__Page excerpt__:
# Deterministic POS Word Level Language Model with Penn Treebank
Sequence Tagger: https://pytorch.org/tutorials/beginner/nlp/sequence_models_tutorial.html<br>
Penn Treebank: http://citeseerx.ist.psu.edu/viewdoc/download?doi=10.1.1.9.8216&rep=rep1&type=pdf

https://gist.github.com/williamFalcon/f27c7b90e34b4ba88ced042d9ef33edd <br>
https://stanford.edu/~shervine/blog/pytorch-how-to-generate-data-parallel

In [1]:
import numpy as np
import nltk
from nltk.corpus import treebank
import os
import codecs

In [2]:
nltk.download('treebank')
nltk.download('universal_tagset')

[nltk_data] Downloading package treebank to /home/tyler/nltk_data...
[nltk_data]   Package treebank is already up-to-date!
[nltk_data] Downloading package universal_tagset to
[nltk_data]     /home/tyler/nltk_data...
[nltk_data]   Package universal_tagset is already up-to-date!


True

In [3]:
import torch
import torch.nn as nn
import torch.nn.functional as F
import torch.optim as optim
from torch.utils.data import Dataset, DataLoader

torch.manual_seed(1)

<torch._C.Generator at 0x7fe1dbd95f70>

In [4]:
from IPython.display import clear_output

# An LSTM for Part-of-Speech Tagging

## Create DataLoader
Something something data loader...
- See refs for future optimisation (perhaps, havent read): https://towardsdatascience.com/building-efficient-custom-datasets-in-pytorch-2563b946fd9f and https://stanford.edu/~shervine/blog/pytorch-how-to-generate-data-parallel

- TODO split dataset into train, test, val

In [532]:
class PennTreeBankDataset(Dataset):
    """Penn Tree Bank dataset"""
    
    def __init__(self):
        # download data, read, process
        np_array = np.zeros((1000,10))
        
        # load Penn tree bank sentences
        self.sentences = treebank.tagged_sents(tagset='universal')
        self.sentences = [self.format_sequence(sentence) for sentence in self.sentences]
        self.len = len(self.sentences)
        
        self.pad_token = '<PAD>'
        self.pad_token_id = 0
        self.pad_len = max([len(sentence[0]) for sentence in self.sentences])
        
        # Vocab of input data (this will likely be a subset of any word embedding array)
        self.build_vocab()
        self.create_word_to_idx_dict()
        self.create_tag_to_idx_dict()
        self.X, self.y, self.X_lens = self.encode_and_pad_data()
        
    def format_sequence(self,seq):
        """
        Formats penn treebank POS format into tuple ([tokens], [POS])
        """
        tokens = [x[0] for x in seq]
        tags = [x[1] for x in seq]
        return (tokens, tags)
    
    def build_vocab(self):
        """Builds vocab dictionary based on input data"""
        self.vocab = dict()

__Given information__:
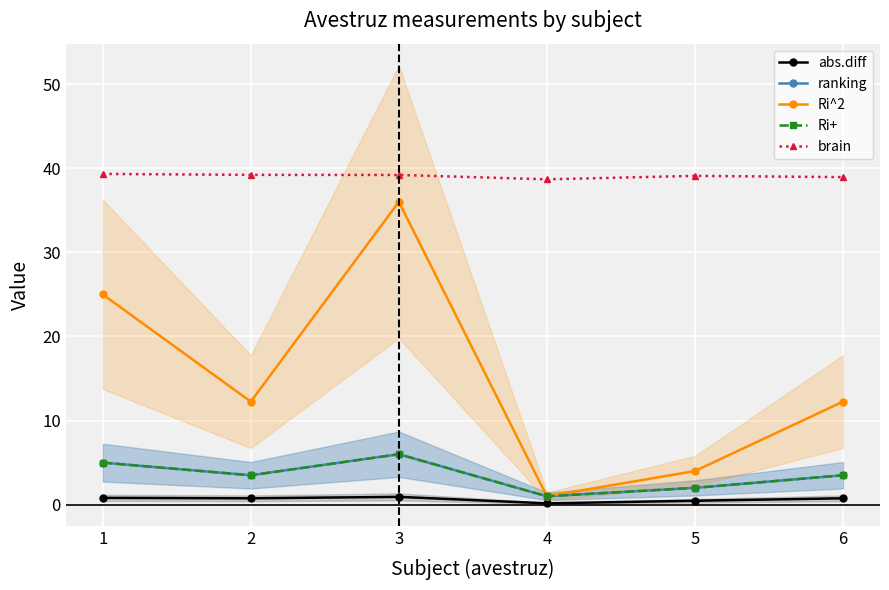

At which category does brain reach its first local peak?

5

__Work instructions__:
1. In the Penn Treebank tagging notebook, how would you condense the note that begins "Something something data loader..." into a single short sentence while keeping both of its links?
2. In the Penn Treebank tagging notebook, which token string and which ID does the dataset class assign for padding?
3. Continue the Penn Treebank tagging notebook from where it stops.

__Answers given__:
1. The data loader note is a placeholder that points to two possibly useful references for future optimization, not yet read: https://towardsdatascience.com/building-efficient-custom-datasets-in-pytorch-2563b946fd9f and https://stanford.edu/~shervine/blog/pytorch-how-to-generate-data-parallel.

2. The padding token is '<PAD>', and its ID is 0.

3.
        for sentence in self.sentences:
            for word in sentence[0]:
                if word not in self.vocab:
                    self.vocab[word] = len(self.vocab) + 1    # counts from 1+ as 0 is reserved for PAD token
        
        # Add padding token to data vocab
        self.vocab[self.pad_token] = 0
    
    def create_word_to_idx_dict(self):
        """Builds word to index dictionary"""
        self.word_to_idx = {}
        for sentence, tags in self.sentences:
            for word in sentence:
                if word not in self.word_to_idx:
                    self.word_to_idx[word] = len(self.word_to_idx) + 1    # counts from 1+ as 0 is reserved for PAD token
        
        # add padding to word dict
        self.word_to_idx[self.pad_token] = 0
        
    def create_tag_to_idx_dict(self):
        """Builds tag to index and index to tag dictionary"""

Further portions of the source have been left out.